Images are to be omitted, and the rest of the records reproduced exactly.

Collected data entries

□ □ □

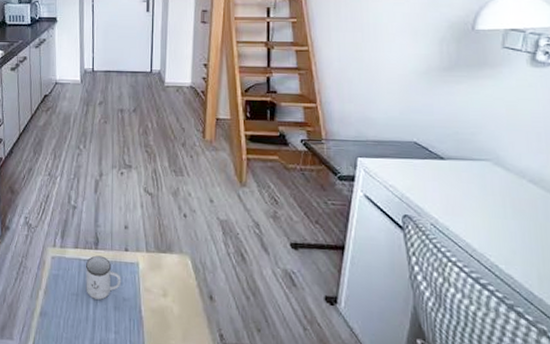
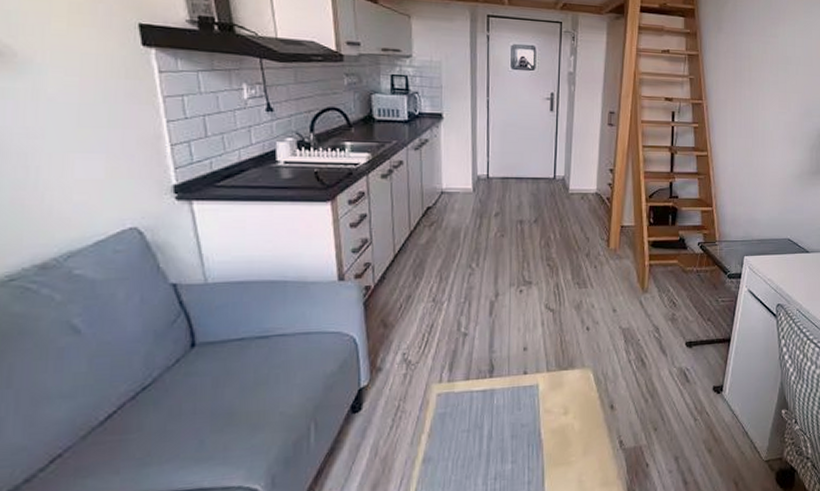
mug: present [86,255,122,300] -> none [478,383,520,432]

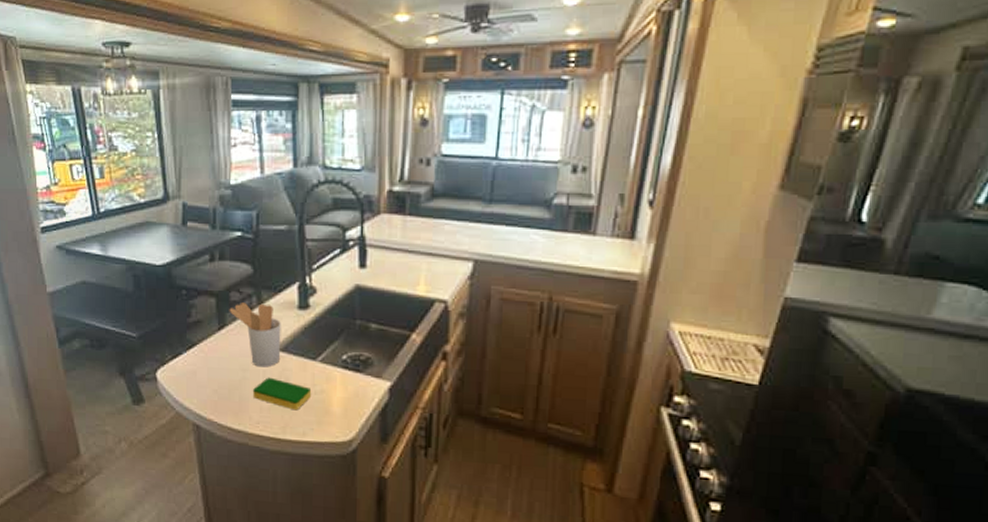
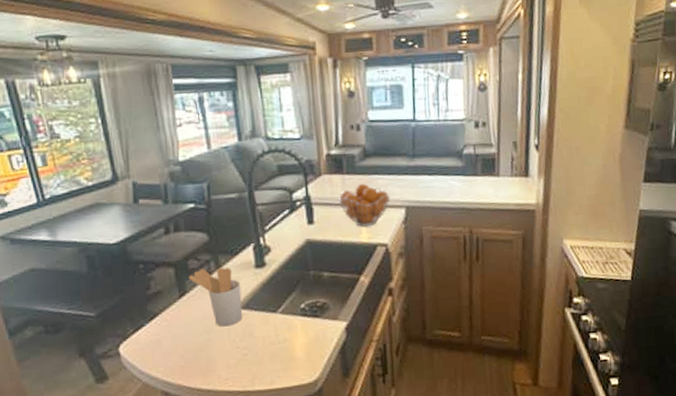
dish sponge: present [253,377,312,411] -> none [219,334,276,362]
fruit basket: none [397,227,458,278] -> present [339,183,391,227]

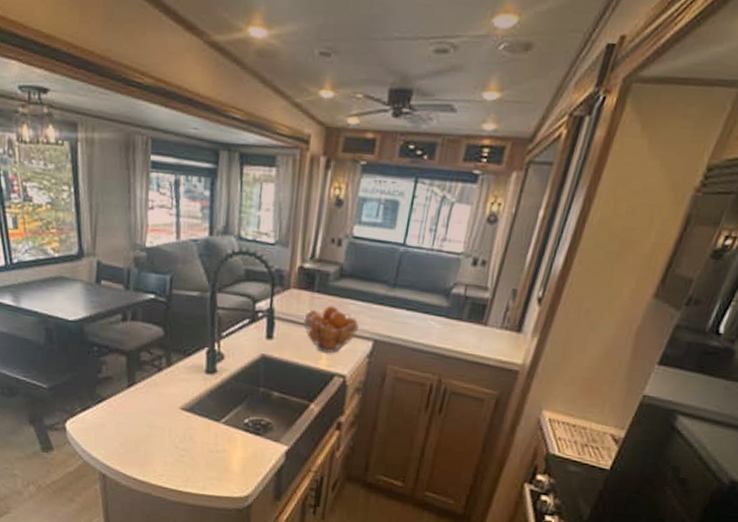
utensil holder: present [188,267,243,327] -> none [139,363,189,425]

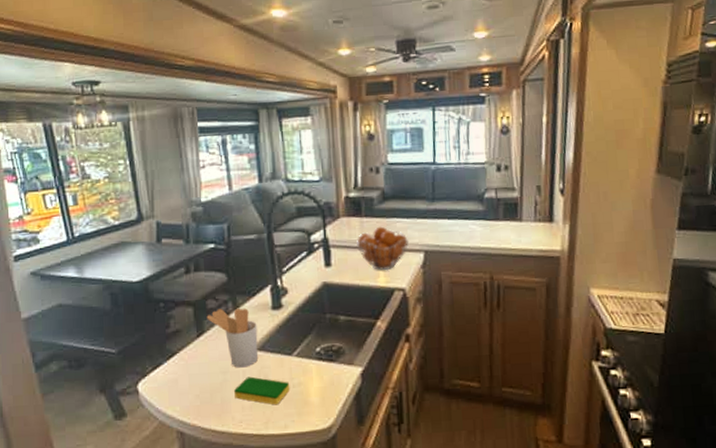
utensil holder: none [139,363,189,425] -> present [206,308,259,368]
dish sponge: none [158,434,214,467] -> present [234,376,290,405]

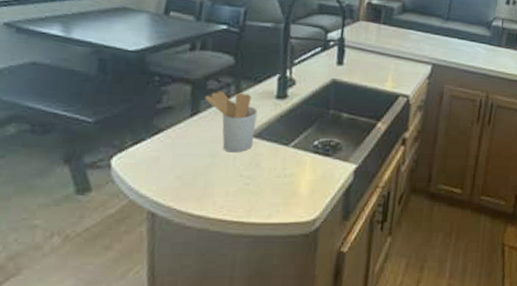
dish sponge: present [234,376,290,405] -> none [220,162,281,194]
fruit basket: present [357,226,410,270] -> none [371,35,420,76]

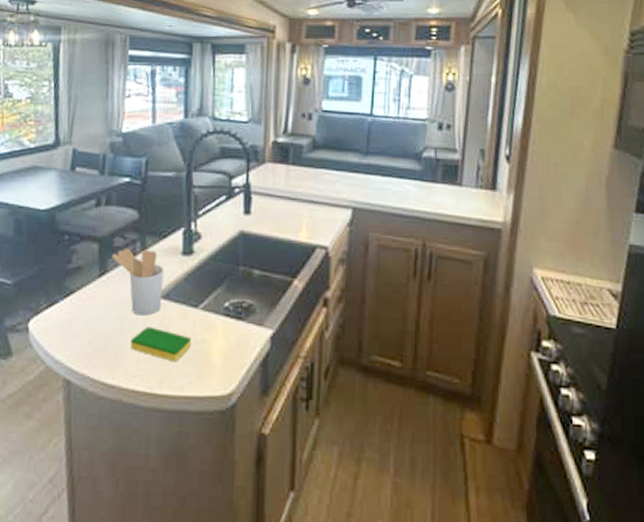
dish sponge: none [220,162,281,194] -> present [130,326,192,362]

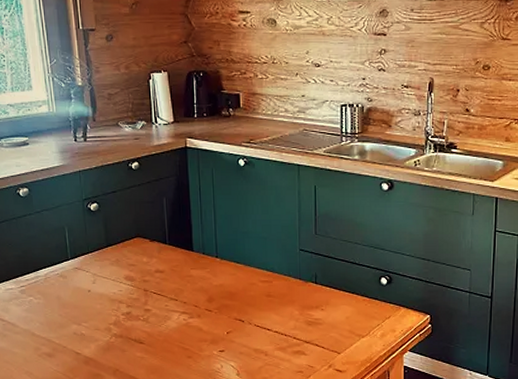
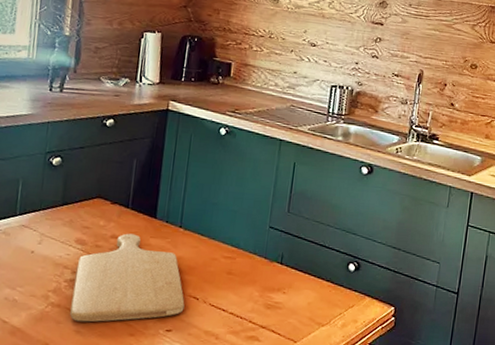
chopping board: none [130,267,232,349] -> present [70,233,185,323]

□ □ □

Answer to the problem ::
mug: present [86,255,122,300] -> none [478,383,520,432]

dish sponge: present [253,377,312,411] -> none [219,334,276,362]
fruit basket: none [397,227,458,278] -> present [339,183,391,227]

utensil holder: present [188,267,243,327] -> none [139,363,189,425]

utensil holder: none [139,363,189,425] -> present [206,308,259,368]
dish sponge: none [158,434,214,467] -> present [234,376,290,405]

dish sponge: present [234,376,290,405] -> none [220,162,281,194]
fruit basket: present [357,226,410,270] -> none [371,35,420,76]

dish sponge: none [220,162,281,194] -> present [130,326,192,362]

chopping board: none [130,267,232,349] -> present [70,233,185,323]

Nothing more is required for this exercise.